Кисин и музыка
№ 2 (32), февраль 2002
Наверное, все преподаватели и студенты Московской консерватории слышали о концерте Евгения Кисина в Большом зале. С именем этого пианиста у множества людей, не только музыкантов, связаны воспоминания больше чем десятилетней давности. Тогда мальчик-вундеркинд приводил в восторг публику блестящим владением техникой и, одновременно, мягкостью и естественностью звучания. Это было то, что мы называем пианизмом. Его игра счастливым образом сочеталась с романтической внешностью: темные вьющиеся волосы в вечном беспорядке, хрупкая фигура и скромность. Его часто показывали по телевизору, о нем много говорили. А потом, как это нередко бывало, он уехал из России, оставшись в сознании людей тем самым мальчиком-виртуозом. С тех пор прошло много времени. Он вырос, укрепил свое мастерство, стал известным концертирующим и гастролирующим пианистом. Приезжал Кисин и в Москву — публика ему рукоплескала, а журналисты вели серьезные беседы.
В том же состоянии эйфории (иначе не назовешь) пребывали слушатели и на этот раз (концерт состоялся 14 декабря). Каждое исполненное пианистом произведение вызывало бурю эмоций и гром аплодисментов переполненного зала. Кажется, что бы пианист ни сыграл, реакция была бы одинаково безумной. Я вошла в зал, когда концерт уже длился, видимо, 5-10 минут. Звучал Ре-бемоль-мажорный ноктюрн Шопена. Хоть я стояла у двери, ведущей во второй амфитеатр, божественные звуки идеальной музыки коснулись и моего сердца.

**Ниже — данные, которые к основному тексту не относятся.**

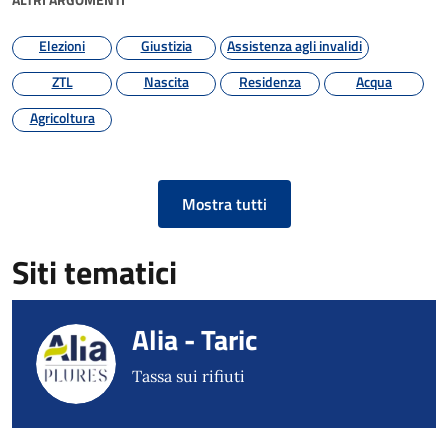
Elezioni
Giustizia
Assistenza agli invalidi
ZTL
Nascita
Residenza
Acqua
Agricoltura
Mostra tutti
Siti tematici
Alia - Taric
Tassa sui rifiuti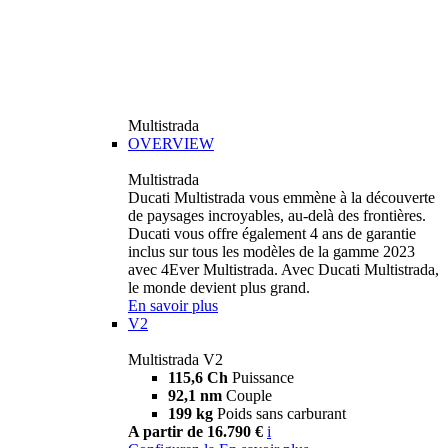
Multistrada
OVERVIEW
Multistrada
Ducati Multistrada vous emmène à la découverte
de paysages incroyables, au-delà des frontières.
Ducati vous offre également 4 ans de garantie
inclus sur tous les modèles de la gamme 2023
avec 4Ever Multistrada. Avec Ducati Multistrada,
le monde devient plus grand.
En savoir plus
V2
Multistrada V2
115,6 Ch
Puissance
92,1 nm
Couple
199 kg
Poids sans carburant
A partir de 16.790 €
i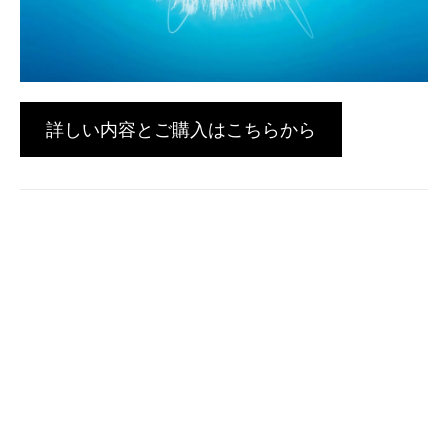
詳しい内容とご購入はこちらから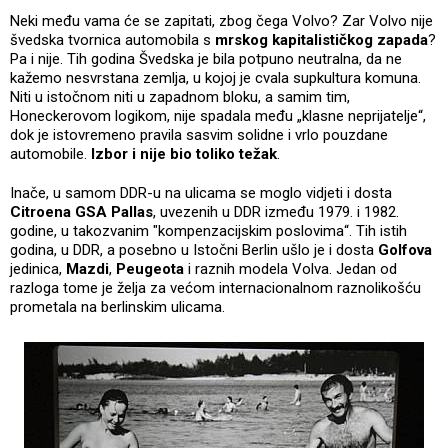
Neki među vama će se zapitati, zbog čega Volvo? Zar Volvo nije
švedska tvornica automobila s
mrskog kapitalističkog zapada
?
Pa i nije. Tih godina Švedska je bila potpuno neutralna, da ne
kažemo nesvrstana zemlja, u kojoj je cvala supkultura komuna.
Niti u istočnom niti u zapadnom bloku, a samim tim,
Honeckerovom logikom, nije spadala među „klasne neprijatelje“,
dok je istovremeno pravila sasvim solidne i vrlo pouzdane
automobile.
Izbor i nije bio toliko težak
.
Inače, u samom DDR-u na ulicama se moglo vidjeti i dosta
Citroena GSA Pallas
, uvezenih u DDR između 1979. i 1982.
godine, u takozvanim "kompenzacijskim poslovima“. Tih istih
godina, u DDR, a posebno u Istočni Berlin ušlo je i dosta
Golfova
jedinica,
Mazdi
,
Peugeota
i raznih modela Volva. Jedan od
razloga tome je želja za većom internacionalnom raznolikošću
prometala na berlinskim ulicama.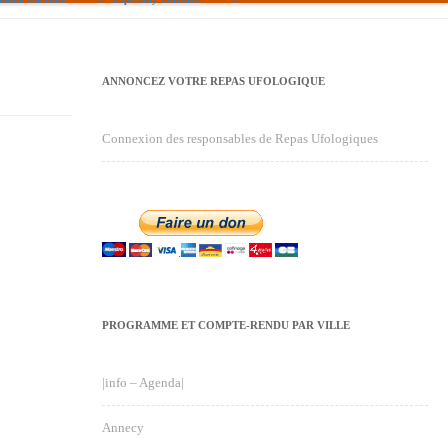
ANNONCEZ VOTRE REPAS UFOLOGIQUE
Connexion des responsables de Repas Ufologiques
PROGRAMME ET COMPTE-RENDU PAR VILLE
|info – Agenda|
Annecy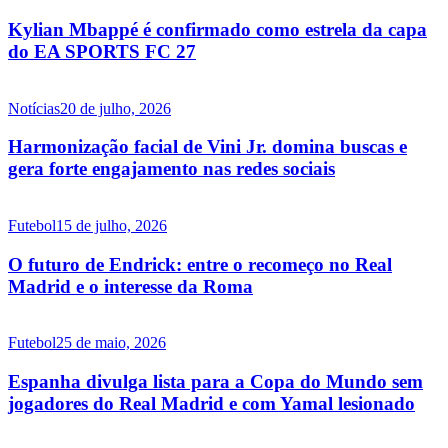
Kylian Mbappé é confirmado como estrela da capa
do EA SPORTS FC 27
Notícias
20 de julho, 2026
Harmonização facial de Vini Jr. domina buscas e
gera forte engajamento nas redes sociais
Futebol
15 de julho, 2026
O futuro de Endrick: entre o recomeço no Real
Madrid e o interesse da Roma
Futebol
25 de maio, 2026
Espanha divulga lista para a Copa do Mundo sem
jogadores do Real Madrid e com Yamal lesionado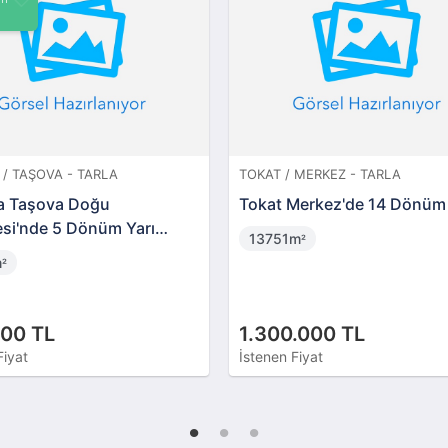
/ SALIPAZARI - BAĞ & BAHÇE
SAMSUN / TEKKEKÖY - İMARLI
 Salıpazarı
Samsun Tekkeköy 1723.
tliği'nde 4.355 m2 Fındık
Cadde'sinde 1.729 m2 Sana
i
İmarlı Arsa
m
1729m
²
²
000 TL
24.000.000 TL
Fiyat
İstenen Fiyat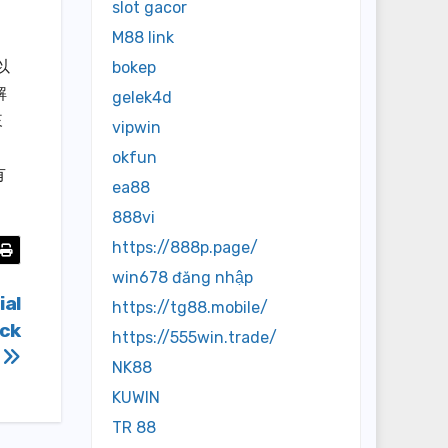
slot gacor
M88 link
以
bokep
解
gelek4d
來
vipwin
okfun
有
ea88
888vi
https://888p.page/
win678 đăng nhập
ial
https://tg88.mobile/
ack
https://555win.trade/
NK88
KUWIN
TR 88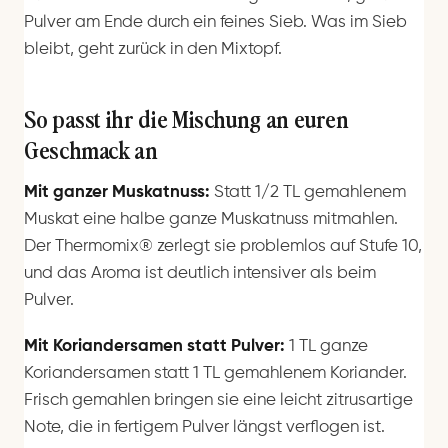
Pulver am Ende durch ein feines Sieb. Was im Sieb
bleibt, geht zurück in den Mixtopf.
So passt ihr die Mischung an euren
Geschmack an
Mit ganzer Muskatnuss:
Statt 1/2 TL gemahlenem
Muskat eine halbe ganze Muskatnuss mitmahlen.
Der Thermomix® zerlegt sie problemlos auf Stufe 10,
und das Aroma ist deutlich intensiver als beim
Pulver.
Mit Koriandersamen statt Pulver:
1 TL ganze
Koriandersamen statt 1 TL gemahlenem Koriander.
Frisch gemahlen bringen sie eine leicht zitrusartige
Note, die in fertigem Pulver längst verflogen ist.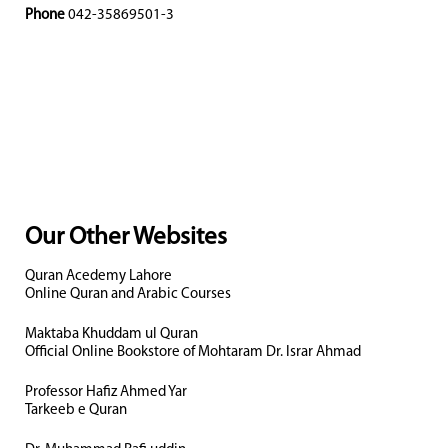
Phone
042-35869501-3
Our Other Websites
Quran Acedemy Lahore
Online Quran and Arabic Courses
Maktaba Khuddam ul Quran
Official Online Bookstore of Mohtaram Dr. Israr Ahmad
Professor Hafiz Ahmed Yar
Tarkeeb e Quran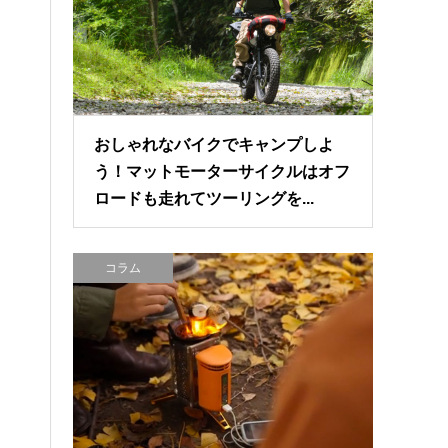
おしゃれなバイクでキャンプしよ
う！マットモーターサイクルはオフ
ロードも走れてツーリングを...
コラム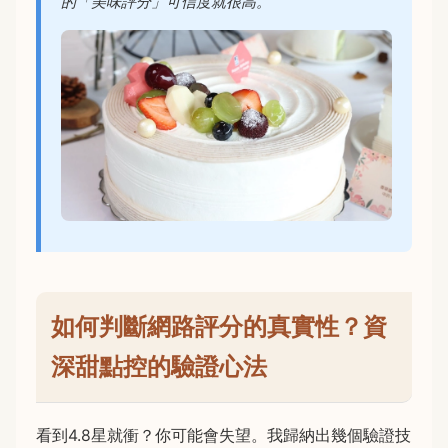
的「美味評分」可信度就很高。
如何判斷網路評分的真實性？資
深甜點控的驗證心法
看到4.8星就衝？你可能會失望。我歸納出幾個驗證技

Когда Кисин играл «Карнавал» Шумана, я уже сидела в зале и могла даже видеть исполнителя. Пианист был на высоте. Мягкое туше, вдохновенная простота, слышанье каждого голоса и великолепная техника — все эти достоинства соединились и заставили душу трепетать неземной радостью.
Во втором отделении была третья фортепианная соната Брамса. Каково же было мое недоумение, когда я перестала слышать то, что называется Музыкой в самом высоком смысле. Здесь была и техника и, где необходимо, мягкость, и тонкая лирика, и драматизм, но не было чего-то более высокого, а именно вышеупомянутой вдохновенной простоты. Тем не менее и этот «вариант» более чем удовлетворил публику, да так, что в конце все поднялись со своих мест и продолжили аплодировать стоя.
На бис Кисин играл довольно много и примерно в том же духе. Хотя не могу не отметить увертюру Мендельсона «Сон в летнюю ночь» в рахманиновской транскрипции для фортепиано. Она прозвучала очень легко, на одном дыхании. Думаю, что этот концерт можно считать классическим примером осуществления известной формулы — «сначала ты работаешь на имя, потом имя работает на тебя».